Martianus Minneus Felix Capella was a Latin prose writer of Late Antiquity (fl. c. 410–420), one of the earliest developers of the system of the seven liberal arts that structured early medieval education. His single encyclopedic work, De nuptiis Philologiae et Mercurii ("On the Marriage of Philology and Mercury", also called De septem disciplinis "On the seven disciplines") is an elaborate didactic allegory written in a mixture of prose and elaborately allusive verse.
Martianus often presents philosophical views based on Neoplatonism, the Platonic school of philosophy pioneered by Plotinus and his followers. Like his near-contemporary Macrobius, who also produced a major work on classical Roman religion, Martianus never directly identifies his own religious affiliation. Much of his work occurs in the form of dialogue, and the views of the interlocutors may not represent the author's own.
According to Cassiodorus, Martianus was a native of Madaura—which had been the native city of Apuleius—in the Roman province of Africa (now Souk Ahras, Algeria). He appears to have practiced as a jurist at Roman Carthage.
Martianus was active during the 5th century, writing after the sack of Rome by Alaric I in 410, which he mentions, but apparently before the conquest of North Africa by the Vandals in 429.

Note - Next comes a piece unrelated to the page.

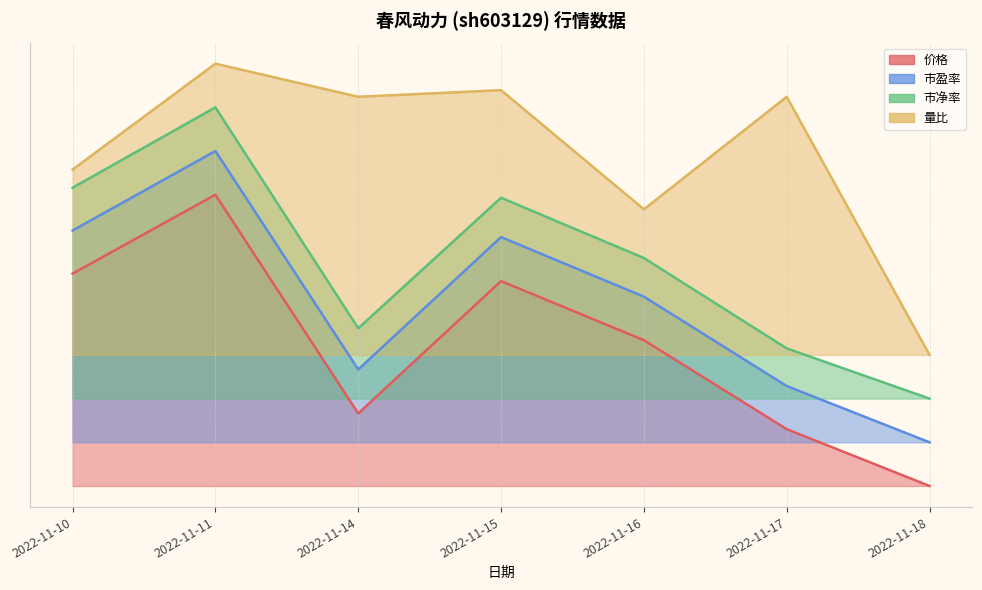

How many data points in 量比 are above 1?

5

As early as the middle of the 6th century, Securus Memor Felix, a professor of rhetoric, received the text in Rome, for his personal subscription at the end of Book I (or Book II in many manuscripts) records that he was working "from most corrupt exemplars". Gerardus Vossius erroneously took this to mean that Martianus was himself active in the 6th century, giving rise to a long-standing misconception about Martianus's dating.